REPUBLIKA.CO.ID, JAKARTA---Kementerian Lingkungan Hidup dan Kehutanan (KLHK) mengajak masyarakat untuk mengubah gaya hidup rendah emisi agar bisa meningkatkan kualitas udara di wilayah perkotaan.
Direktur Jenderal Pengendalian Pencemaran dan Kerusakan Lingkungan KLHK Sigit Reliantoro mengatakan penyebab utama polusi udara perkotaan akibat pengguna kendaraan bermotor konvensional berbahan bakar minyak. "Mengubah gaya hidup menjadi penting di daerah perkotaan," ujarnya dalam sebuah diskusi di Jakarta.
Sigit menjelaskan negara-negara maju punya gaya hidup yang menempatkan jalan kaki pada hirarki tertinggi, lalu bersepeda, naik transportasi umum, dan menggunakan kendaraan listrik.
Menurutnya gaya hidup negara maju dalam berpindah itu tidak hanya baik untuk kualitas udara, tetapi juga baik untuk kesehatan tubuh. "Hal yang paling penting dalam konsep transportasi adalah bagaimana memperbanyak perpindahan orang, bukan memperbanyak perpindahan kendaraan, sehingga efisiensi kendaraan itu sangat penting," kata Sigit.
Pada 2020, Bloomberg Philanthopics dan Vital Strategies menerbitkan laporan inventarisasi emisi pencemaran udara di Jakarta.
Komposisi penggunaan bahan bakar berdasarkan jenis adalah minyak 49 persen, gas 51 persen, dan batu bara 0,42 persen.
Sedangkan, komposisi penggunaan bahan bakar berdasarkan sektor paling banyak dipakai oleh transportasi dengan angka mencapai 44 persen, industri energi 31 persen, perumahan 14 persen, manufaktur 10 persen, dan komersial 1 persen.
"Dari data itu terlihat bahwa transportasi menjadi unsur penting. Hal ini menginformasi teori penyebab street canyon sebagian besar akibat aktivitas transportasi," kata Sigit.
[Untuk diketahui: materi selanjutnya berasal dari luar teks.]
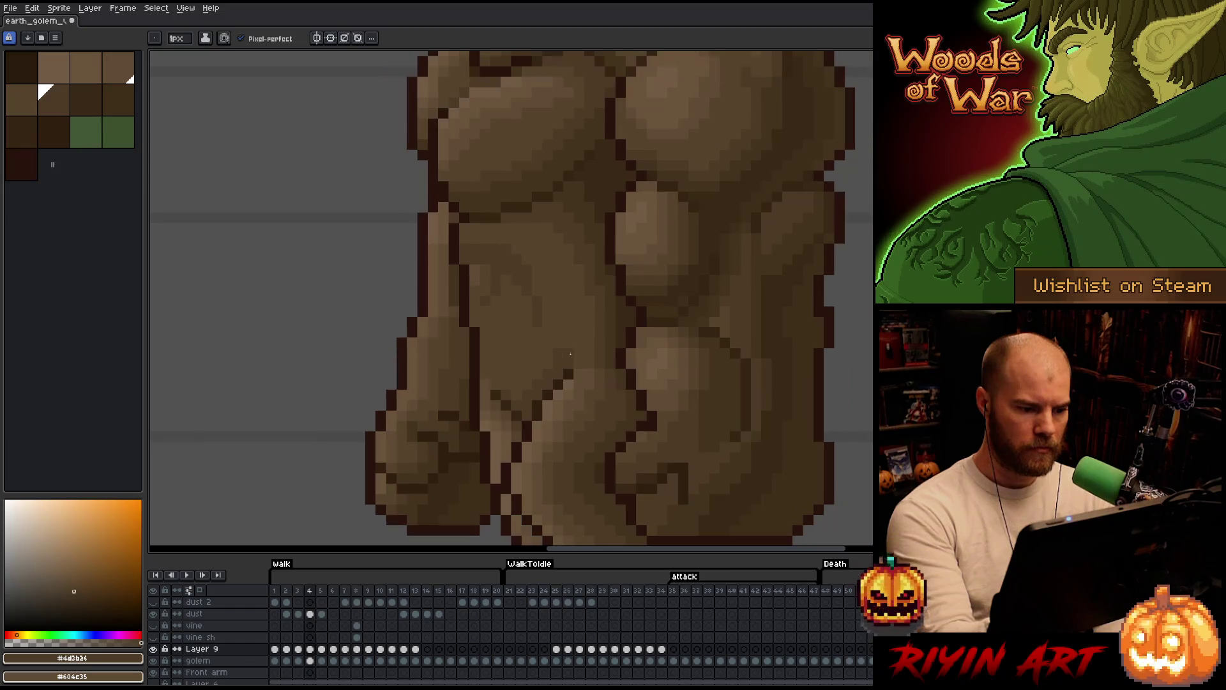
key("bracketleft")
Fenomena street canyon di wilayah perkotaan membuat polusi udara terperangkap di permukaan karena angin terhalang oleh gedung-gedung tinggi. Hal itulah yang menyebabkan hasil pengukuran kualitas udara perkotaan selalu menunjukkan angka kurang baik bagi kesehatan manusia.
Bila alat sensor pengukur indeks kualitas udara dipasang pada dinding gedung, maka alat itu tidak menggambarkan kondisi udara ambien tetapi justru menggambarkan kondisi udara lokasi itu saja.
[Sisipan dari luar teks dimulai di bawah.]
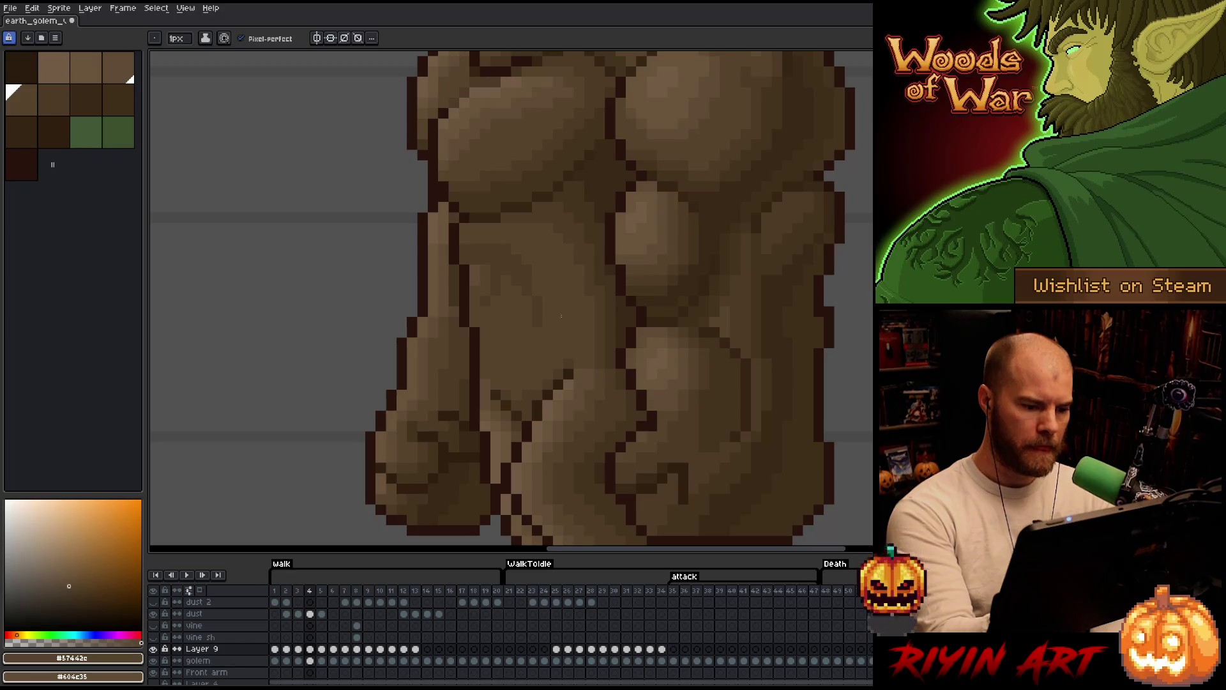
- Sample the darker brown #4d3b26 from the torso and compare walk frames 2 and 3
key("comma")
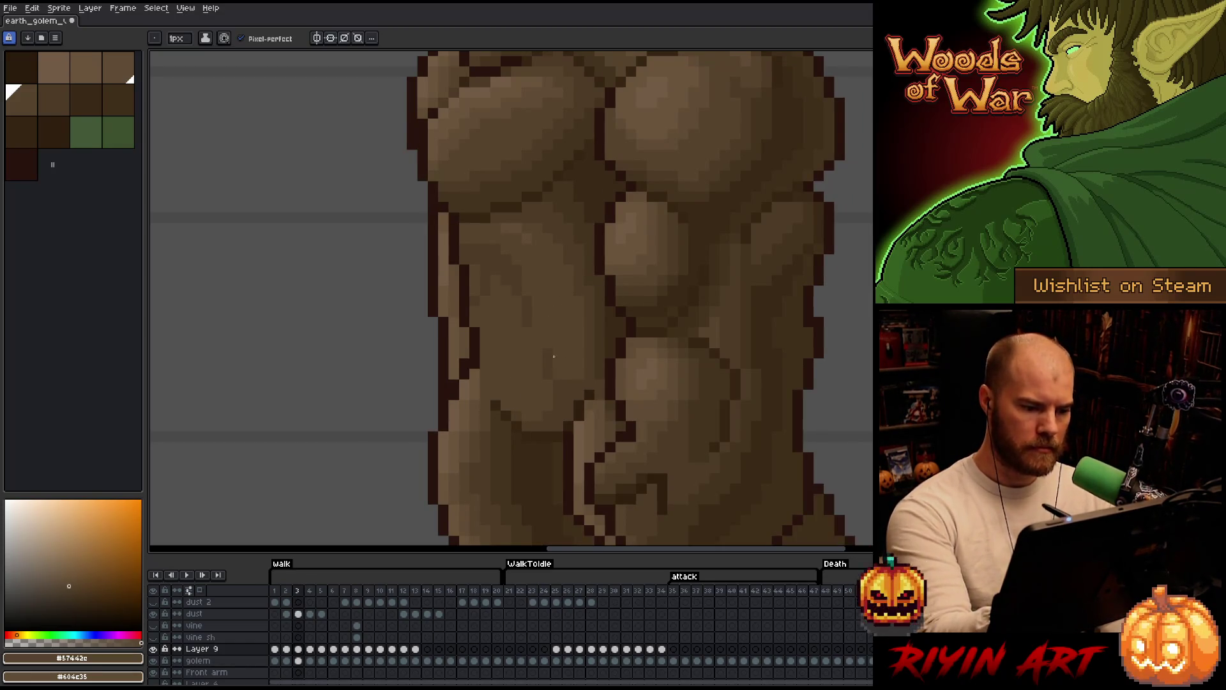
left_click(574, 386, "alt")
Lebih lanjut Sigit menyampaikan bila kendaraan hanya dipakai dua orang, maka emisi kendaraan yang dihasilkan jauh lebih tinggi dibandingkan kendaraan umum yang dipakai bersama.
Ia mencontohkan bahwa Jepang disebut negara maju paling efisien karena sebagian besar penduduknya jalan kaki, naik sepeda, dan naik kereta.
"Sekarang Jakarta sudah mulai membangun berbagai fasilitas publik, seperti pedestrian, jalur sepeda, transportasi diperbaiki, bahkan Jaklingko masuk sampai ke dalam (gang). Kita semua harus menggunakan fasilitas-fasilitas itu untuk menjadi budaya negara maju," kata Sigit.